Reports of HSBC’s looming departure from Malta were seemingly confirmed last week, with HSBC Malta telling its shareholders that the bank was in discussions with “a number” of bidders.
APS bank promptly threw its hat in the ring, announcing that it had submitted an offer for the 70.03 per cent stake in HSBC Bank Malta currently held by HSBC Continental Europe.
Caught in the middle were countless confused customers of both banks left wondering what this all means for their own savings, investments and loans.
We spoke to several banking experts to figure out what it means for customers when two banks hammer out a deal.
Are customers’ accounts affected?
The short answer is not really.
The most likely scenario, whenever one bank takes over another, is that anyone who banks with either bank would simply have all their business with the bank – savings, investments, loans, and any other policies – shift seamlessly to the new reality.
This is what happened when HSBC first landed in Malta back in the late 1990s, buying out a 67 per cent stake in Mid-Med Bank in a controversial takeover, experts say.
In practice, Mid-Med Bank customers became HSBC customers virtually overnight, with no significant change to any of their daily dealings with their bank.
Sometimes changes can be almost imperceptible.
Eagle-eyed HSBC customers might also notice that their bank’s SWIFT code – the code used to identify the bank in international transactions – opens with the letters MMEB, rather than HSBC, as would customarily be the case.
This is a remnant from the bank’s Mid-Med days, with HSBC holding on to the same banking licence and SWIFT code that the previous bank had once it took over.
Whether whoever takes over from HSBC retains the same banking licence remains to be seen but, in any case, most customers are likely to experience little disruption to their daily banking activities.
But will things change over the longer term?
It depends. Experts say that this ultimately boils down to what sort of business strategy the new bank would want to pursue.
HSBC frequently describes itself as a “community bank”, and whoever takes over may well decide to continue along the same road, servicing home loans, personal investments, retailers, and so forth.
But experts say that a new bank could also choose to take a different approach altogether, for instance by gradually shrinking its personal and retail banking portfolio to focus on investment banking instead.
This sort of shift in strategy would likely mean gradual changes to how the bank operates. So the new bank could, for instance, become a little stingier when handing out personal loans, or it may choose to prioritise servicing some industries over others.
But, with questions remaining over who would eventually take HSBC’s place, it would be premature to suggest that this will happen.
When does the regulator step in?
As one of Malta’s three systemic banks – banks that are considered too big to fail – HSBC is under the tight scrutiny of the European Central Bank, so any sale would need to have the ECB’s blessing.
That’s not to say that Malta’s regulator, MFSA, has no say in the matter.

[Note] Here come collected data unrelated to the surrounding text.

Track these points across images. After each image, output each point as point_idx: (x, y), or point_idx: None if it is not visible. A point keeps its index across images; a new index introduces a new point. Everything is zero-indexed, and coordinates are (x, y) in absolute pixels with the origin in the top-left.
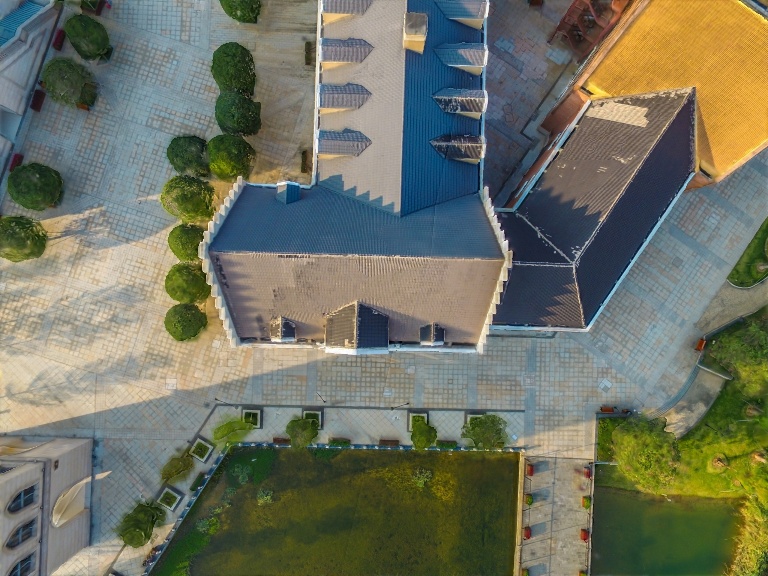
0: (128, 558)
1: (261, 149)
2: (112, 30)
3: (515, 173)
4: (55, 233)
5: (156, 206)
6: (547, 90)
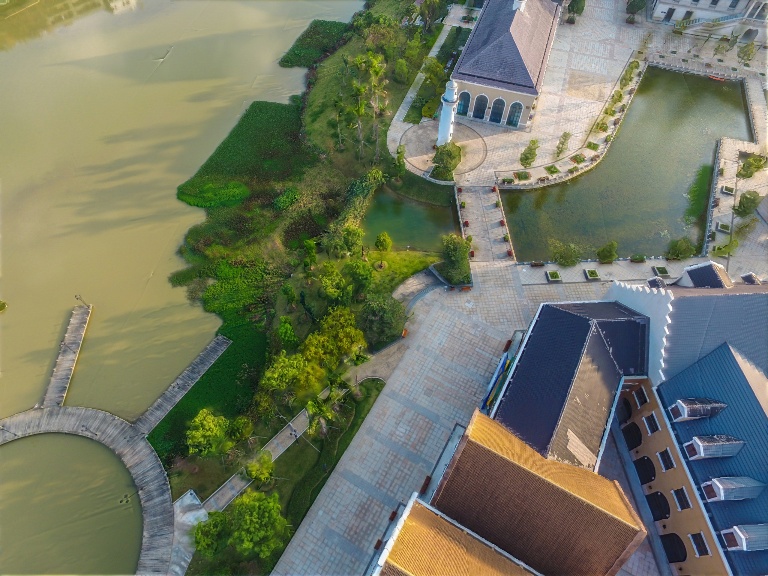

Typically, ECB and MFSA would team up to jointly supervise the process before a sale is approved.
ECB’s scrutiny is no small matter.
Banking experts say that a routine inspection by the ECB into one of Malta’s systemic banks could last anywhere from two to four months at a go.
And its supervision over the sale of a bank could be significantly lengthier, typically taking over a year to complete and, in some cases, lasting up to two years.
The level of scrutiny would also depend on who HSBC’s buyer happens to be and the complexity of the deal. A private equity fund buying into a bank is usually looked at under a tighter microscope compared to when one bank buys out another, experts say.
Some have suggested that an eventual deal between HSBC and APS could also face other regulatory hurdles, most notably concerns over competition. Whether this is the case, and whether this would lengthen the process further, remains to be seen, but it is likely that APS negotiators will have factored this into their thinking when submitting their bid.
Ultimately, before giving its green light, the ECB would need to have its mind at rest that whoever is buying HSBC can successfully manage a bank of its size and implement all the safeguards that that entails.
What will happen to the bank’s staff?
Reports of the sale are likely to have left many of HSBC Malta’s 920 employees wondering what this means for their future. And what the over 600 employees on APS’ books made of the news that their bank could suddenly double in size is anybody’s guess.
As in the case of any company takeover, Malta’s employment laws place safeguards around employees’ rights, meaning that new owners cannot tinker with people’s jobs at will once they take the bank’s reins.
For instance, the law says that a business changing hands doesn’t give either the buyer or seller the right to dismiss employees, and the buyer is obliged to honour all obligations that the seller had towards its employees.
But what this will mean years down the line remains to be seen.
Experts say it is fair to expect that there will be some rejigging of personnel and roles once when a bank is taken over, if nothing else to avoid the duplication of roles and responsibilities.
Just how extensive this rejigging would be is impossible to tell at this point, but unions will no doubt be keeping a close eye on any developments, with the Malta Union of Bank Employees calling for “transparency and fairness” in the interest of bank employees.